I risultati raggiunti consentono di affermare che olio e pasta prodotti nell’Isola hanno un alto potere di prevenzione e contrasto in oncologia.

In particolare, il progetto Dimesa (Dieta Mediterranea e Salute), finanziato dal ministero dell’Istruzione al distretto AgroBioPesca con il Pon “Ricerca e Competitività” ha consentito di realizzare un olio di oliva particolarmente ricco in polifenoli e composti bioattivi ad attività antiossidante e ad effetto salutistico partendo da alcune varietà di olive siciliane, selezionate dal dipartimento Scienze agrarie e forestali dell’ateneo palermitano.

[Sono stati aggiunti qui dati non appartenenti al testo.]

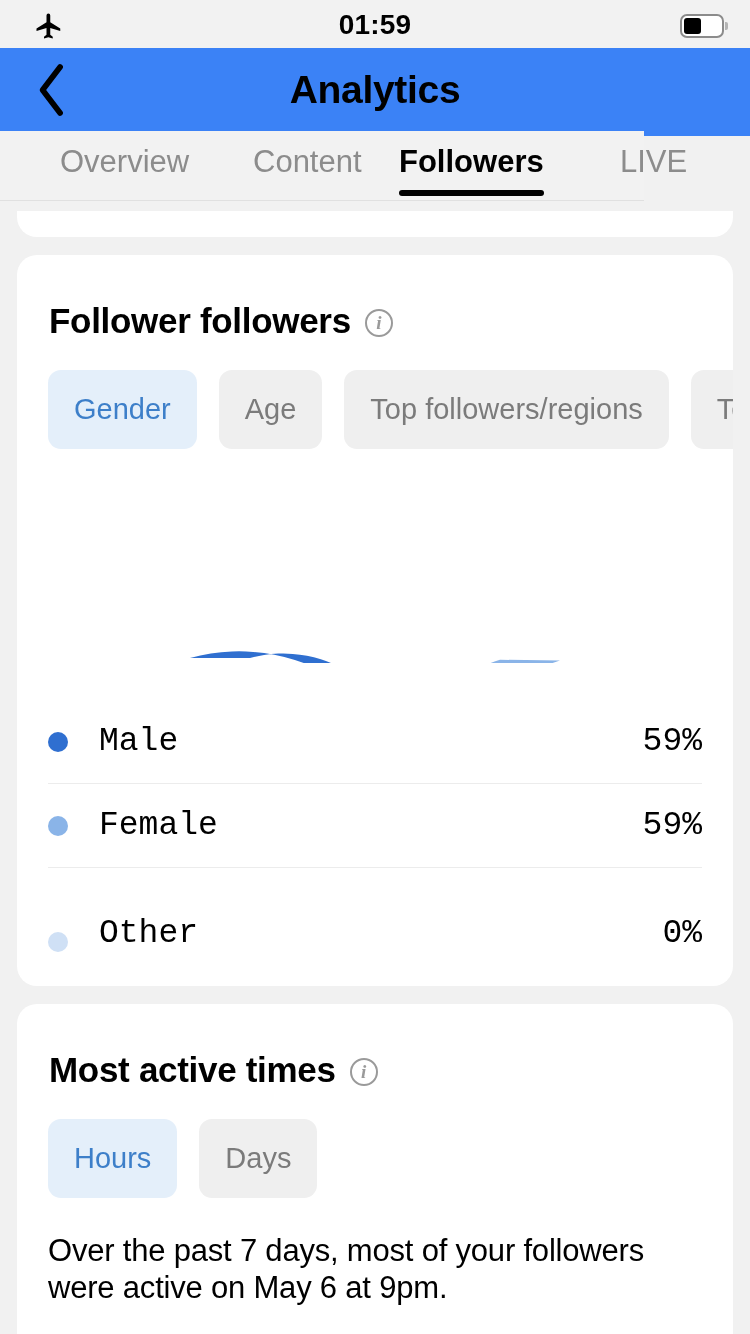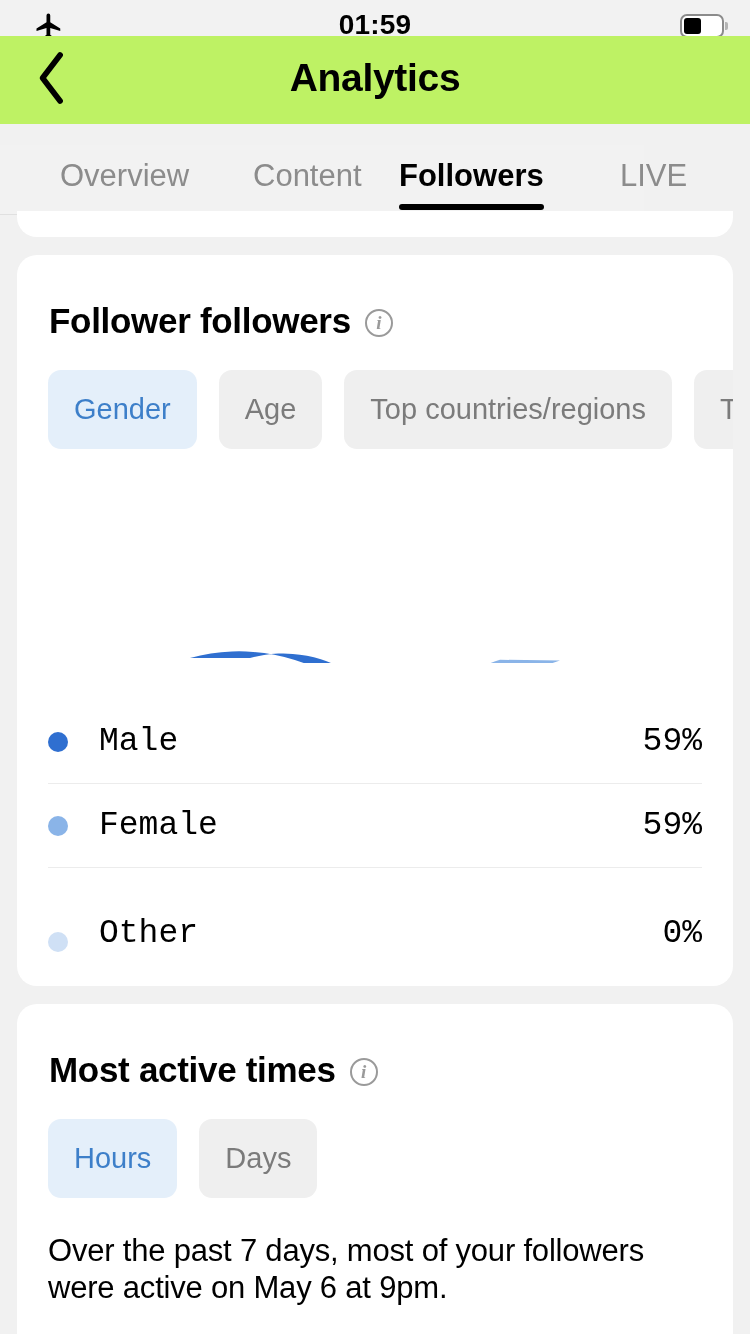"Analytics" .navbar { background: #bef264 -> #3b82f6; top: 36px -> 48px }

Il progetto Innovazione in Cerealicoltura in Sicilia (Ics), finanziato dall’assessorato alle Attività Produttive al Consorzio di ricerca “Gian Pietro Ballatore” e al Centro per la Ricerca in Agricoltura-Sperimentazione e Certificazione delle Sementi di Palermo, utilizzando esclusivamente lotti di grano duro siciliano di elevata qualità commerciale ha consentito di produrre una qualità di pasta con “bassissimo rischio” di contaminazione da muffe produttrici di micotossine.

Il risultato? Una pasta di qualità superiore, che tiene la cottura e registra la totale assenza di micotossine cancerogene (abbattendo di fatto i livelli di soglia che la normativa europea consente nel prodotto di riferimento per questi contaminanti).